Consider the embedding $$\iota: B(H_1) \odot B(H_2)\to B(H_1 \otimes H_2),$$ where $T\in B(H_1)$ and $S\in B(H_2)$ will be mapped to $T\otimes S\in B(H_1\otimes H_2)$ with $T\otimes S(v\otimes w)=T(s)\otimes S(w)$ (and $H_1$ and $H_2$ are complex Hilbert spaces).
$B(H_1) \odot B(H_2)$ denotes the tensorproduct of $B(H_1)$ and $B(H_2)$ as a $*$-algebra and $H_1 \otimes H_2$ is the tensor product auf complex Hilbert space.
Why is $\iota$ not surjective, in general?

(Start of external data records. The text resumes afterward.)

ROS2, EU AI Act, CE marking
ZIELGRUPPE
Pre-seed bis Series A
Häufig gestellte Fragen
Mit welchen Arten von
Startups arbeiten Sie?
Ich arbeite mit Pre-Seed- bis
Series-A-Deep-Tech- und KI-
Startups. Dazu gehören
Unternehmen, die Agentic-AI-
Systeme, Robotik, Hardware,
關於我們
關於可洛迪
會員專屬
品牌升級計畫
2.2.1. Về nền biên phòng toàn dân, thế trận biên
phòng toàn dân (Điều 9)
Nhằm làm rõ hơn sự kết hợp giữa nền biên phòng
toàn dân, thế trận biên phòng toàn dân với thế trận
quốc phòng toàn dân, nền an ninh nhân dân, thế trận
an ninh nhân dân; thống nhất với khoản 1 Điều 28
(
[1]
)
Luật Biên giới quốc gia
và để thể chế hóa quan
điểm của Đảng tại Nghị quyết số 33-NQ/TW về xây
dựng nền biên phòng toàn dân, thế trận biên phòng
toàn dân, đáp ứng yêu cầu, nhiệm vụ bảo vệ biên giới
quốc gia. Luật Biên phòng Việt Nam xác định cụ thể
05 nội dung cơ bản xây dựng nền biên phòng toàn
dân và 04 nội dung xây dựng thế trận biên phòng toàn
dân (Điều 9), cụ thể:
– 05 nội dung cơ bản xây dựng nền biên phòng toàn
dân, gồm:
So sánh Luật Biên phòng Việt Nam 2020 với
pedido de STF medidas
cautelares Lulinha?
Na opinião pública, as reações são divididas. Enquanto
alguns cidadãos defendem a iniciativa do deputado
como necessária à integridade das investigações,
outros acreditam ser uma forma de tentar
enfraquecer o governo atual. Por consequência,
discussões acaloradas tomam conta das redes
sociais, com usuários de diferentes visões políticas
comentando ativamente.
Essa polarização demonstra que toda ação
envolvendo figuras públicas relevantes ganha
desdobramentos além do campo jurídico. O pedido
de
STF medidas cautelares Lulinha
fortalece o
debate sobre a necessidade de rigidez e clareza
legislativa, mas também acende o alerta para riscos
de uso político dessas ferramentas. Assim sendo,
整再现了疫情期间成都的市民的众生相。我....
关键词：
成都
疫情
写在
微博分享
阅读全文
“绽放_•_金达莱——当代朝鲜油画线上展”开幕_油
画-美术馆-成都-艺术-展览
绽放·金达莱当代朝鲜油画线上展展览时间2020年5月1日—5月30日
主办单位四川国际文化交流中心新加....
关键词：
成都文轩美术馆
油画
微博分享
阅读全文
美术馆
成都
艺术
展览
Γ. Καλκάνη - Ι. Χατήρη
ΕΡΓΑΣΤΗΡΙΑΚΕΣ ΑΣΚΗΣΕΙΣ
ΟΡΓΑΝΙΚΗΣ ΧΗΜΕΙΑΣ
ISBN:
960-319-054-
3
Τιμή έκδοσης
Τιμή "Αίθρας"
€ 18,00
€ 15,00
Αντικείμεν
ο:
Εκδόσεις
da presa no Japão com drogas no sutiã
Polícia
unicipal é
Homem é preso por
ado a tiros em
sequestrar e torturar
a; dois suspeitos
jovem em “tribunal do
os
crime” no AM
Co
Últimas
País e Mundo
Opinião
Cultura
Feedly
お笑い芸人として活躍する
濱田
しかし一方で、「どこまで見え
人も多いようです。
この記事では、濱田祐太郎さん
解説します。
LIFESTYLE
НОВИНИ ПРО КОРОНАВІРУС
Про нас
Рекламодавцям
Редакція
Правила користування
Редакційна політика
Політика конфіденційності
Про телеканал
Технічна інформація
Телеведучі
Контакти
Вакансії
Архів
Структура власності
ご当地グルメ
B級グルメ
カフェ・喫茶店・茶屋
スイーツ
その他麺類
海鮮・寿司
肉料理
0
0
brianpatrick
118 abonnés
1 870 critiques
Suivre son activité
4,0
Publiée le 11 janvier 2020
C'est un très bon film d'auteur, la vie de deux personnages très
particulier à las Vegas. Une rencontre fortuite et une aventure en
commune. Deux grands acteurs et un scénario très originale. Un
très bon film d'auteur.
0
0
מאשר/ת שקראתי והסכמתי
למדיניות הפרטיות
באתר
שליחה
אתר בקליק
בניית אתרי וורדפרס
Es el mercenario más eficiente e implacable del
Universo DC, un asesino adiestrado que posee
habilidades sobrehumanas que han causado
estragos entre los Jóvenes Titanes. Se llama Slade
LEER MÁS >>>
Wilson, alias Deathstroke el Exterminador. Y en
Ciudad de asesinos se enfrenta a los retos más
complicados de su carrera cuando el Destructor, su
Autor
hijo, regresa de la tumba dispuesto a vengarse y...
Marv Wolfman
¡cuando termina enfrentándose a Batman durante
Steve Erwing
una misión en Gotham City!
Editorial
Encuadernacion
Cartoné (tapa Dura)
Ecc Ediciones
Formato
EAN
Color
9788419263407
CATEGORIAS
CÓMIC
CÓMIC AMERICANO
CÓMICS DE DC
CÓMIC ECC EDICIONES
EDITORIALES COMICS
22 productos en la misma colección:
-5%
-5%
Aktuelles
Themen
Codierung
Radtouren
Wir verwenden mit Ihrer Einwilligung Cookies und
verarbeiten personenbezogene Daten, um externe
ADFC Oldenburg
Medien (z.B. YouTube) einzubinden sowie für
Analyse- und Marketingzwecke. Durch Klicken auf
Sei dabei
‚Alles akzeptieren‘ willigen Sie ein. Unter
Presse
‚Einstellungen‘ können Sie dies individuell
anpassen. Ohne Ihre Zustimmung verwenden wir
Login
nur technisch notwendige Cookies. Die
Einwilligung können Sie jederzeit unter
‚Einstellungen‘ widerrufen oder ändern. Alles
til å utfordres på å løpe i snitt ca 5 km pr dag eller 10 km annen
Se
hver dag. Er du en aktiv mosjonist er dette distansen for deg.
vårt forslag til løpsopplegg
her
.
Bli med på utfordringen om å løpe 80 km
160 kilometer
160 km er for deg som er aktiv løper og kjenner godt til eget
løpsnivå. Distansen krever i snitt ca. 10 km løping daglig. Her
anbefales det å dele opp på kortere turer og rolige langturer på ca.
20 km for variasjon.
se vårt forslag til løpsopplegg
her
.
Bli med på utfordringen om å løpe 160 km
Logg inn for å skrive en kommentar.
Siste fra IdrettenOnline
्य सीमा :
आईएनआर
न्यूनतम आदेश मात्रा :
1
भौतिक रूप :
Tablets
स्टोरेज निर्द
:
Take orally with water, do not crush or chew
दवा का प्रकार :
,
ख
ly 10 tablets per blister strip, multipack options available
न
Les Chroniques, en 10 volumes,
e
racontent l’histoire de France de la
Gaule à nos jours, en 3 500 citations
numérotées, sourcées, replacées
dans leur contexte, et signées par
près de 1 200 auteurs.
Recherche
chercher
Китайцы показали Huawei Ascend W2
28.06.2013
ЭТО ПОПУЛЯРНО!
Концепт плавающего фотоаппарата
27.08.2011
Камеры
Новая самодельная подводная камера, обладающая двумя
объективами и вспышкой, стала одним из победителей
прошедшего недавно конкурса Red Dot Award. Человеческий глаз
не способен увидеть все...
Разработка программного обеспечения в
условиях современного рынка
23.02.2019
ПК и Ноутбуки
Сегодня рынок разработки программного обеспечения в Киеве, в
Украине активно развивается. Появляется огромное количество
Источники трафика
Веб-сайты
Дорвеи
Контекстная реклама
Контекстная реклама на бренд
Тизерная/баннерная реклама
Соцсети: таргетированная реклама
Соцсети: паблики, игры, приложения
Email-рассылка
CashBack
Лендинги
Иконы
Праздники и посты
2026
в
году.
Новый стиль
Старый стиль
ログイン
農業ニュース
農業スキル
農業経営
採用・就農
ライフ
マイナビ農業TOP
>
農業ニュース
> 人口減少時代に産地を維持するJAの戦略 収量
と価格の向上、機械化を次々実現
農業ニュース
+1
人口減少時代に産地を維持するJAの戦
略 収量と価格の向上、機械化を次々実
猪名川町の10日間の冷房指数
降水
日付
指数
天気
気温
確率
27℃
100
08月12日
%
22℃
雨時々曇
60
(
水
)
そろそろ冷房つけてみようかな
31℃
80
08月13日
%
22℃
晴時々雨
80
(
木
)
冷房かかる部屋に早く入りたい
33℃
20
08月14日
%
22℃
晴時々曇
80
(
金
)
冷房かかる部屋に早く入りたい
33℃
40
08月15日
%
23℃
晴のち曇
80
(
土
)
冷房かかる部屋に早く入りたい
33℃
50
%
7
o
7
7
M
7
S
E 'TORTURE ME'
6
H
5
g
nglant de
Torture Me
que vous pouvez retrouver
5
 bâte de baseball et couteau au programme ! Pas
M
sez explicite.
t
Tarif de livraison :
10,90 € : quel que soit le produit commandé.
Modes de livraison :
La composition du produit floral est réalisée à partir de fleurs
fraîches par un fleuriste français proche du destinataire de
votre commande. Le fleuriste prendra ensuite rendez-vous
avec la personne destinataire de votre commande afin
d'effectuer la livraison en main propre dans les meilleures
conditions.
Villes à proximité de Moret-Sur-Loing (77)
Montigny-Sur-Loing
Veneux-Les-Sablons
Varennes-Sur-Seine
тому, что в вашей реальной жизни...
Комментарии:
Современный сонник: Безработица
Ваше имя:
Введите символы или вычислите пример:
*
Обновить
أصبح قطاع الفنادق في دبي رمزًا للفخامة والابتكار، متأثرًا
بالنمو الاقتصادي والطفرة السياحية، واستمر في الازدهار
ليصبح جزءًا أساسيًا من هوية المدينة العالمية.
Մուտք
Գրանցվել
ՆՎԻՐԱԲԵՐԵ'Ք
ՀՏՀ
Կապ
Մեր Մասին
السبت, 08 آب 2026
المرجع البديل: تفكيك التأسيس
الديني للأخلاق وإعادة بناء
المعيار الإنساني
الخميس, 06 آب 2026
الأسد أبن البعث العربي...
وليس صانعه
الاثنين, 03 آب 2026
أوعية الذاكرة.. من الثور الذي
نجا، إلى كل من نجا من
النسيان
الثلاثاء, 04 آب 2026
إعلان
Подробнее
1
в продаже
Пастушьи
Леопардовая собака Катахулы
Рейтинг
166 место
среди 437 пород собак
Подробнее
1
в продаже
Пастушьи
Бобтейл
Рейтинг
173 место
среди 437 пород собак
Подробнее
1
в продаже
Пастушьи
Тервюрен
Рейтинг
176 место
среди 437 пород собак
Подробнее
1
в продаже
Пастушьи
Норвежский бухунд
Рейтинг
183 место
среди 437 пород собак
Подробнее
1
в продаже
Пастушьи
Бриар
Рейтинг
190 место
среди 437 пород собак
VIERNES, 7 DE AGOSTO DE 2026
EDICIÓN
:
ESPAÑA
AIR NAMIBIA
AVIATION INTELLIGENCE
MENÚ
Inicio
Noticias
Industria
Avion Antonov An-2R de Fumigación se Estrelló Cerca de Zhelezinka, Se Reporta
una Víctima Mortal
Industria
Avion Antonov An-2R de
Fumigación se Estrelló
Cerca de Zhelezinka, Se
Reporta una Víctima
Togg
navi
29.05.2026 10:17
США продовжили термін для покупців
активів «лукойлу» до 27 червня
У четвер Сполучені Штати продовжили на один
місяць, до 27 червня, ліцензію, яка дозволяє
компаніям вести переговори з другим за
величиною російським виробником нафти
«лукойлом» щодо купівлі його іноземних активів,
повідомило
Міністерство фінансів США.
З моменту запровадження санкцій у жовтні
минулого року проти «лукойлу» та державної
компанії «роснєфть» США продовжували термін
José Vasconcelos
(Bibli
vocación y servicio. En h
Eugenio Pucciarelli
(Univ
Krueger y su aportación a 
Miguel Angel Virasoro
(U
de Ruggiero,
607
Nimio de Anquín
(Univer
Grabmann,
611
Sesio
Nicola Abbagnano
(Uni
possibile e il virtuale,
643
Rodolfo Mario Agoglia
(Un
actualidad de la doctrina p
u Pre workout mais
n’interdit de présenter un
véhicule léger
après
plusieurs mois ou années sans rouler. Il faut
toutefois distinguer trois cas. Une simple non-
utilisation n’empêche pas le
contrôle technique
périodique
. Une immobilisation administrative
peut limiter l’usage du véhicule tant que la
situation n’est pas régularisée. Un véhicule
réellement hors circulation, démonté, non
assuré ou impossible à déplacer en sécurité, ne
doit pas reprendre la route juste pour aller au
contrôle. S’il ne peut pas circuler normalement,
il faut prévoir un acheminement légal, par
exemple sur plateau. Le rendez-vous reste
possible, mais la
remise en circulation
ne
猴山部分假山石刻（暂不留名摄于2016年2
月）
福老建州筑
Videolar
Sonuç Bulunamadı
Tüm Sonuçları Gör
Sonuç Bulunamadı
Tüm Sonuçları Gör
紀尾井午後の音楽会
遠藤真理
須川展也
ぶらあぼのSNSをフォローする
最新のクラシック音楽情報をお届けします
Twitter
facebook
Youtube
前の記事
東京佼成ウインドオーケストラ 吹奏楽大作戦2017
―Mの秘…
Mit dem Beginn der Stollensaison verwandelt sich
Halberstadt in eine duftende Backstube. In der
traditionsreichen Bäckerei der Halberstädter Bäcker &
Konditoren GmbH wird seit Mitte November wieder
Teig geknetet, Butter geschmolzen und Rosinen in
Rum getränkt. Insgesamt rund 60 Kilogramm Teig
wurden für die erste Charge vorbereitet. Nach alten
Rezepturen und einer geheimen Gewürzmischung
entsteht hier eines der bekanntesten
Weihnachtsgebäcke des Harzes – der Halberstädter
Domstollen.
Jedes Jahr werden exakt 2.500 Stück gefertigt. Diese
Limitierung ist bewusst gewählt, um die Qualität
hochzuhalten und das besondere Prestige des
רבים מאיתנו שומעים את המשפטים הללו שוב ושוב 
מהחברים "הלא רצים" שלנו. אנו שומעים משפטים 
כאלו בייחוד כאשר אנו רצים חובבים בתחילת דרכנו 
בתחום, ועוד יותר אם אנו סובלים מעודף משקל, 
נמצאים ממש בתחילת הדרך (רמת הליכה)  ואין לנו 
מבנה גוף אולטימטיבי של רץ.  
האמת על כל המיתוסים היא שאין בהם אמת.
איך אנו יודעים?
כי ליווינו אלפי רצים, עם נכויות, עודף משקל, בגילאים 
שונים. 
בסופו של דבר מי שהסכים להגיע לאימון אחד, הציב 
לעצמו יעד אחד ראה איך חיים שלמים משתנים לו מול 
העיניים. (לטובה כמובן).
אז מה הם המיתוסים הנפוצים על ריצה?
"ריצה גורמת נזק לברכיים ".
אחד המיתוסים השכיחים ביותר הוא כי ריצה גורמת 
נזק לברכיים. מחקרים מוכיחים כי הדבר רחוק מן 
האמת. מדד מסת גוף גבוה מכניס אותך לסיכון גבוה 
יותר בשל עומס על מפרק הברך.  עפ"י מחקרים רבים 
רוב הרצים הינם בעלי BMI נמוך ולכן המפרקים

For a counterexample it is necessary to take $H_1$ and $H_2$ infinite-dimensional, in the finite-dimensional case $\iota$ is always an isomorphism. If we take $H_1=H_2=\ell^2$, I'm searching for $F\in B(\ell^2\otimes \ell^2)$ such that $F\notin Im(\iota)$, but I don't know which operator $F$ will work.
An other idea which comes to my mind is to use Why is $\overline{B(l^2)\odot B(l^2)}^{\| \enspace \|_{op}}\neq B(l^2\otimes l^2)?$ but at the moment I'm not sure how to use it in detail.
If either $H_1$ or $H_2$ is finite-dimensional, then $\iota$ is surjective. Otherwise, the domain of $\iota$ is incomplete (being the algebraic tensor product of two infinite-dimensional objects) but the codomain is complete, so they cannot be isomorphic even as normed spaces.
However, even after completion there is no isomorphism. If $H_1, H_2$ are separable, then you may identify them with $\ell_2$, and use the linked solution (it can be extended to the non-separable case too). It turns out that these objects are not even isomorphic as Banach spaces (see this note).